Yesterday I went back to the swims that Chris Clark had shown me at Royal Berkshire Fisheries but this time I left my pole fishing kit at home. I wanted to catch some more big roach but this time on a rod and centrepin combination as the big roach seem to inhabit the margins on this fishery and this makes it suitable for the centrepin approach that I so love.

I set up the Harrison 15ft GTI match rod with a lightweight Youngs centrepin loaded with two and a half pound Maxima, the float was a Drennan stillwater blue carrying 3BB and a size twenty hook to a two pound hook length completed the set up. I intended to fish single maggot or caster so I began by feeding hemp, maggot and caster a little at a time as I set up and for a half an hour whilst I had a cup of tea and a smoke.
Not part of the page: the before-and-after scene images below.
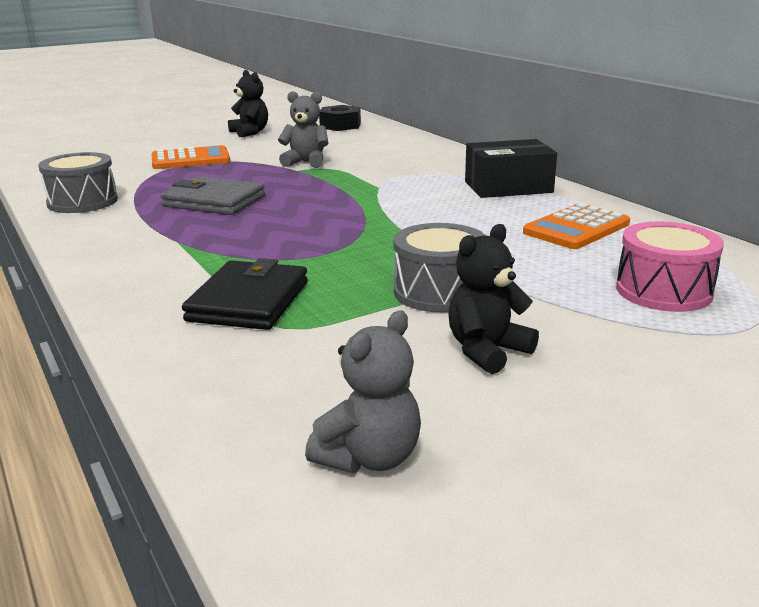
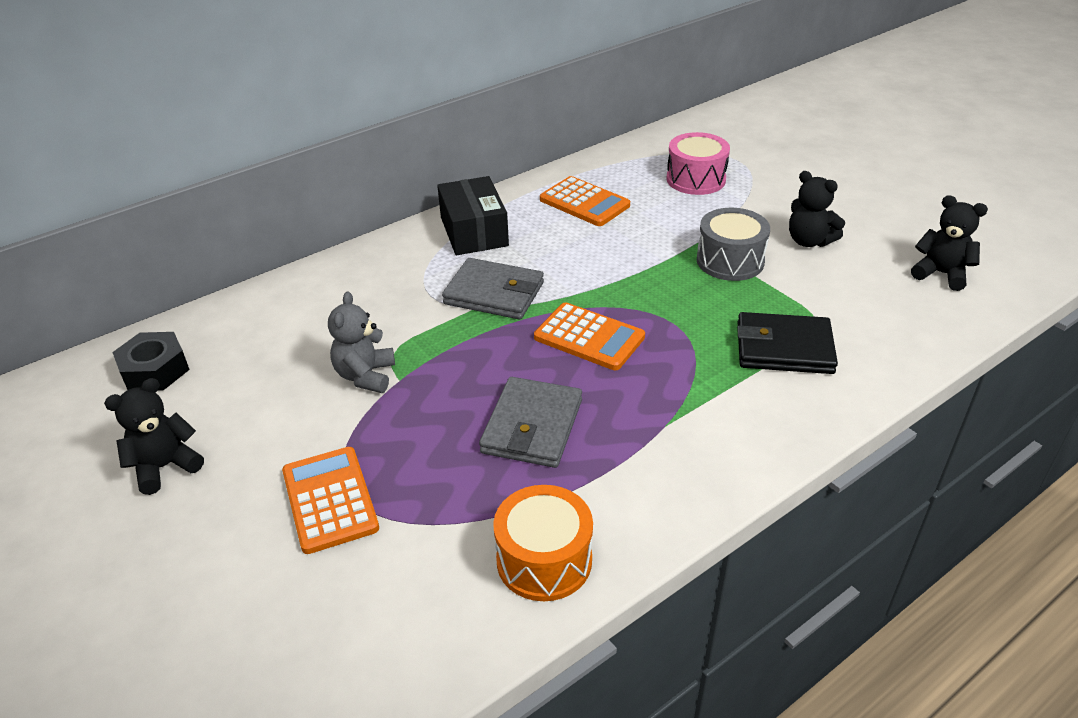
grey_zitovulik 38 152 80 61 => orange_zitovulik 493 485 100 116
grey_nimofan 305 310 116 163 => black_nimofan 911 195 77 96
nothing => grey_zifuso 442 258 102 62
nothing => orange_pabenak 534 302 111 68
I was fishing about five feet deep two rod lengths out very close to an over hanging bush and I had set the float to fish with about six inches of line on the bottom. The casters had been frozen so very few were suitable for hook bait (the freezing seems to make most of them burst) but they were fine for loose feed and I was catching straight away with maggot or caster on the hook. The small fish showed first but clouds of mud in the shallow water warned me that the weather was mild enough for the carp to feed and sure enough I hooked something that took me straight into the roots, my tackle being too fine to stop it.

I set up my Harrison Interceptor stepped up float rod with a youngs purist centrepin loaded with six pound Maxima and started to feed a little sweetcorn with my loose feed. The result was this common carp which put up an excellent fight in such a confined swim. It took double sweetcorn on a lift rig, a method I use a lot for tench but it works on carp as well.

Common carp from RBF

I switched back to the lighter rig with double bronze maggot and soon started to catch the better roach, the best of which weighed a pound and three quarters.

A pound and three quarters roach

Just before dusk as I was thinking about packing up I caught a perch that weighed exactly two pounds, good fun on light tackle. I am beginning to like this fishery and hope to be able to include it in my coaching portfolio.